TASK STATEMENT. Hand back each record exactly as you find it.

────────────────────

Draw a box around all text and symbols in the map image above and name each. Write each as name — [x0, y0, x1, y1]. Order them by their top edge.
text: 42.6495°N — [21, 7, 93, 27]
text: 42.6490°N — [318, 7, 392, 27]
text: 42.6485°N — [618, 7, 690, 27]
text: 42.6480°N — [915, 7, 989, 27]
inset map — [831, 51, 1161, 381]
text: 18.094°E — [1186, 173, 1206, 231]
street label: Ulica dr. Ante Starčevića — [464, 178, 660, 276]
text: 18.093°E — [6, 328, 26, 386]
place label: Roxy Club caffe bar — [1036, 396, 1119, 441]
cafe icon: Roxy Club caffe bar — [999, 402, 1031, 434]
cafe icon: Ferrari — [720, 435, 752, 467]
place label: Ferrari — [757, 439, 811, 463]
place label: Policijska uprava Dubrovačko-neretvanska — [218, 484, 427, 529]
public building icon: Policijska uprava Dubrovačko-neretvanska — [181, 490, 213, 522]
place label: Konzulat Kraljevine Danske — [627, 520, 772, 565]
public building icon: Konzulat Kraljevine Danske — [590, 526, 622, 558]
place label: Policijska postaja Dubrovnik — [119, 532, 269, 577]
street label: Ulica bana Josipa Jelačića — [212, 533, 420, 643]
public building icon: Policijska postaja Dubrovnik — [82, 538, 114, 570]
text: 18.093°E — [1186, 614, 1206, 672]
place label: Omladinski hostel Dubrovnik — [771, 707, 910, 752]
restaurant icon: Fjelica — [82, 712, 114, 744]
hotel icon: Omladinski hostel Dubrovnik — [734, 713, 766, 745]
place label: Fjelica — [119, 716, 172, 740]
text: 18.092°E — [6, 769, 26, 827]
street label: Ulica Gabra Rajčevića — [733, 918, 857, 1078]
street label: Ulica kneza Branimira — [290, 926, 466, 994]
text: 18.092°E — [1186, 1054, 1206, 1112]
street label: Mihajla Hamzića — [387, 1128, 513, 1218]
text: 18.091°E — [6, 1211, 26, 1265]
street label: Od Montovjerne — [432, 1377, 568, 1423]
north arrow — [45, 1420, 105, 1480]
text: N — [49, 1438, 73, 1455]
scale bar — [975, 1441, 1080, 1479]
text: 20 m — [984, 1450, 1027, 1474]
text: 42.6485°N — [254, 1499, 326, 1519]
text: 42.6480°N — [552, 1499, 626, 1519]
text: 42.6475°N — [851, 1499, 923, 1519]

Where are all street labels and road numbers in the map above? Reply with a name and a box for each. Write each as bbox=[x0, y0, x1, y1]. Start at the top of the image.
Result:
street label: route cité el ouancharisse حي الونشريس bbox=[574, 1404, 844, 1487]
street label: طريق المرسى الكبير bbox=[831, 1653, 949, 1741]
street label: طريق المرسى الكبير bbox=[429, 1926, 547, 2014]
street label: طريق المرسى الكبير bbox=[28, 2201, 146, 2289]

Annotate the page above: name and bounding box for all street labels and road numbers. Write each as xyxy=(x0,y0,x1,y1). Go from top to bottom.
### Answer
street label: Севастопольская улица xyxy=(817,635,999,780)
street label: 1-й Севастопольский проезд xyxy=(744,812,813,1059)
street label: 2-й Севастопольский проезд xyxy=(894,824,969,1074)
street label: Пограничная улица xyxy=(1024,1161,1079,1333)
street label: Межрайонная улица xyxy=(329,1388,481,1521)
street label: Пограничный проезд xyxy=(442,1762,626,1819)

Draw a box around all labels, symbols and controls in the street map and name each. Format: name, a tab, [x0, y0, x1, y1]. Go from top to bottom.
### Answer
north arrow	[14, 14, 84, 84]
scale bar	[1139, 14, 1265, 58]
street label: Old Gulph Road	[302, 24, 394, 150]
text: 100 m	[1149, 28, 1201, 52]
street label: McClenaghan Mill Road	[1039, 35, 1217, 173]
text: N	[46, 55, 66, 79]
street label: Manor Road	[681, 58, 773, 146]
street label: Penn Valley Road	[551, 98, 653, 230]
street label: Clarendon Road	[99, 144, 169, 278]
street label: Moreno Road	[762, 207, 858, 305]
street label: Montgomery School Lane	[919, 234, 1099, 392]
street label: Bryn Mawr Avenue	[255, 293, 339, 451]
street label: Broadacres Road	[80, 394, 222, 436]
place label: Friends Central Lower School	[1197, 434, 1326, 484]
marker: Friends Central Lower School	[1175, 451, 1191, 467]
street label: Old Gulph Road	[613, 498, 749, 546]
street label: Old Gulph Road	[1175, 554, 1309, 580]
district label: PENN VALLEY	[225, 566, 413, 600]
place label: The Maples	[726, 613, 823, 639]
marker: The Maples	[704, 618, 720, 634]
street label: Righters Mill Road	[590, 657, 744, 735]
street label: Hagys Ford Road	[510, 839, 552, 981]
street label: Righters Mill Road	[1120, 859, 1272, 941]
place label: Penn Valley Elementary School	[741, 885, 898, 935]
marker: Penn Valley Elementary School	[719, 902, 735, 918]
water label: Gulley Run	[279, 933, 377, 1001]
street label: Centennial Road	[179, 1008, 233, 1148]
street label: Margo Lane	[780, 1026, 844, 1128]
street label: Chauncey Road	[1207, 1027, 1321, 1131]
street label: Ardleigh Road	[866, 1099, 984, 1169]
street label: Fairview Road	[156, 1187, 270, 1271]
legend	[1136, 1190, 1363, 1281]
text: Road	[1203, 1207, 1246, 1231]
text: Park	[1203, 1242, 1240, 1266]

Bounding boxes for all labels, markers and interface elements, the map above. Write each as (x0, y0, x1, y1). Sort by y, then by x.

────────────────────

TASK OUTPUT.
Draw a box around all text and symbols in the map image above and name each. Write each as name — [x0, y0, x1, y1]. Order them by their top edge.
text: 42.6495°N — [21, 7, 93, 27]
text: 42.6490°N — [318, 7, 392, 27]
text: 42.6485°N — [618, 7, 690, 27]
text: 42.6480°N — [915, 7, 989, 27]
inset map — [831, 51, 1161, 381]
text: 18.094°E — [1186, 173, 1206, 231]
street label: Ulica dr. Ante Starčevića — [464, 178, 660, 276]
text: 18.093°E — [6, 328, 26, 386]
place label: Roxy Club caffe bar — [1036, 396, 1119, 441]
cafe icon: Roxy Club caffe bar — [999, 402, 1031, 434]
cafe icon: Ferrari — [720, 435, 752, 467]
place label: Ferrari — [757, 439, 811, 463]
place label: Policijska uprava Dubrovačko-neretvanska — [218, 484, 427, 529]
public building icon: Policijska uprava Dubrovačko-neretvanska — [181, 490, 213, 522]
place label: Konzulat Kraljevine Danske — [627, 520, 772, 565]
public building icon: Konzulat Kraljevine Danske — [590, 526, 622, 558]
place label: Policijska postaja Dubrovnik — [119, 532, 269, 577]
street label: Ulica bana Josipa Jelačića — [212, 533, 420, 643]
public building icon: Policijska postaja Dubrovnik — [82, 538, 114, 570]
text: 18.093°E — [1186, 614, 1206, 672]
place label: Omladinski hostel Dubrovnik — [771, 707, 910, 752]
restaurant icon: Fjelica — [82, 712, 114, 744]
hotel icon: Omladinski hostel Dubrovnik — [734, 713, 766, 745]
place label: Fjelica — [119, 716, 172, 740]
text: 18.092°E — [6, 769, 26, 827]
street label: Ulica Gabra Rajčevića — [733, 918, 857, 1078]
street label: Ulica kneza Branimira — [290, 926, 466, 994]
text: 18.092°E — [1186, 1054, 1206, 1112]
street label: Mihajla Hamzića — [387, 1128, 513, 1218]
text: 18.091°E — [6, 1211, 26, 1265]
street label: Od Montovjerne — [432, 1377, 568, 1423]
north arrow — [45, 1420, 105, 1480]
text: N — [49, 1438, 73, 1455]
scale bar — [975, 1441, 1080, 1479]
text: 20 m — [984, 1450, 1027, 1474]
text: 42.6485°N — [254, 1499, 326, 1519]
text: 42.6480°N — [552, 1499, 626, 1519]
text: 42.6475°N — [851, 1499, 923, 1519]

Where are all street labels and road numbers in the map above? Reply with a name and a box for each. Write each as bbox=[x0, y0, x1, y1]. Start at the top of the image.
Result:
street label: route cité el ouancharisse حي الونشريس bbox=[574, 1404, 844, 1487]
street label: طريق المرسى الكبير bbox=[831, 1653, 949, 1741]
street label: طريق المرسى الكبير bbox=[429, 1926, 547, 2014]
street label: طريق المرسى الكبير bbox=[28, 2201, 146, 2289]

Annotate the page above: name and bounding box for all street labels and road numbers. Write each as xyxy=(x0,y0,x1,y1). Go from top to bottom.
### Answer
street label: Севастопольская улица xyxy=(817,635,999,780)
street label: 1-й Севастопольский проезд xyxy=(744,812,813,1059)
street label: 2-й Севастопольский проезд xyxy=(894,824,969,1074)
street label: Пограничная улица xyxy=(1024,1161,1079,1333)
street label: Межрайонная улица xyxy=(329,1388,481,1521)
street label: Пограничный проезд xyxy=(442,1762,626,1819)

Draw a box around all labels, symbols and controls in the street map and name each. Format: name, a tab, [x0, y0, x1, y1]. Go from top to bottom.
### Answer
north arrow	[14, 14, 84, 84]
scale bar	[1139, 14, 1265, 58]
street label: Old Gulph Road	[302, 24, 394, 150]
text: 100 m	[1149, 28, 1201, 52]
street label: McClenaghan Mill Road	[1039, 35, 1217, 173]
text: N	[46, 55, 66, 79]
street label: Manor Road	[681, 58, 773, 146]
street label: Penn Valley Road	[551, 98, 653, 230]
street label: Clarendon Road	[99, 144, 169, 278]
street label: Moreno Road	[762, 207, 858, 305]
street label: Montgomery School Lane	[919, 234, 1099, 392]
street label: Bryn Mawr Avenue	[255, 293, 339, 451]
street label: Broadacres Road	[80, 394, 222, 436]
place label: Friends Central Lower School	[1197, 434, 1326, 484]
marker: Friends Central Lower School	[1175, 451, 1191, 467]
street label: Old Gulph Road	[613, 498, 749, 546]
street label: Old Gulph Road	[1175, 554, 1309, 580]
district label: PENN VALLEY	[225, 566, 413, 600]
place label: The Maples	[726, 613, 823, 639]
marker: The Maples	[704, 618, 720, 634]
street label: Righters Mill Road	[590, 657, 744, 735]
street label: Hagys Ford Road	[510, 839, 552, 981]
street label: Righters Mill Road	[1120, 859, 1272, 941]
place label: Penn Valley Elementary School	[741, 885, 898, 935]
marker: Penn Valley Elementary School	[719, 902, 735, 918]
water label: Gulley Run	[279, 933, 377, 1001]
street label: Centennial Road	[179, 1008, 233, 1148]
street label: Margo Lane	[780, 1026, 844, 1128]
street label: Chauncey Road	[1207, 1027, 1321, 1131]
street label: Ardleigh Road	[866, 1099, 984, 1169]
street label: Fairview Road	[156, 1187, 270, 1271]
legend	[1136, 1190, 1363, 1281]
text: Road	[1203, 1207, 1246, 1231]
text: Park	[1203, 1242, 1240, 1266]

Bounding boxes for all labels, markers and interface elements, the map above. Write each as (x0, y0, x1, y1). Sort by y, then by x.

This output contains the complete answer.